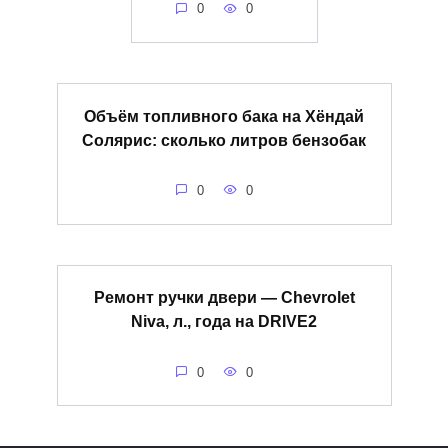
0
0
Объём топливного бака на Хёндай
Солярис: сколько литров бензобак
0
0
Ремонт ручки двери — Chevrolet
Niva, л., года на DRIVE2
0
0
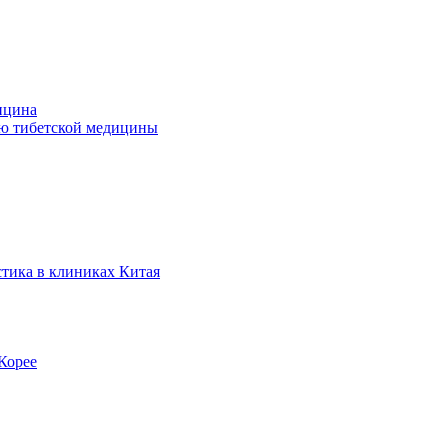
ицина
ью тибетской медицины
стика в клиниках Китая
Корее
—————
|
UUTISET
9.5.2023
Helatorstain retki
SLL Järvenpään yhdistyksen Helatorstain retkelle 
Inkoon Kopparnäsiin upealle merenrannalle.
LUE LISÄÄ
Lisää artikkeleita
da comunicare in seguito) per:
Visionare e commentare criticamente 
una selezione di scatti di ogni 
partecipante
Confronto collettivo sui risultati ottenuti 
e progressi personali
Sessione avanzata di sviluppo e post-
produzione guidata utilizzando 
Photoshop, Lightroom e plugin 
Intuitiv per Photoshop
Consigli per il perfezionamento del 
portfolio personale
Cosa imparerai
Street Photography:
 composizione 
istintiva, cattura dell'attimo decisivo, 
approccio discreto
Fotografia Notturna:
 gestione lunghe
—————
→ TASK BRIEF:
Report every line of the data above that contains the string "Photoshop", treating uppercase and lowercase as different.

→ OUTPUT BELOW:
Photoshop, Lightroom e plugin 
Intuitiv per Photoshop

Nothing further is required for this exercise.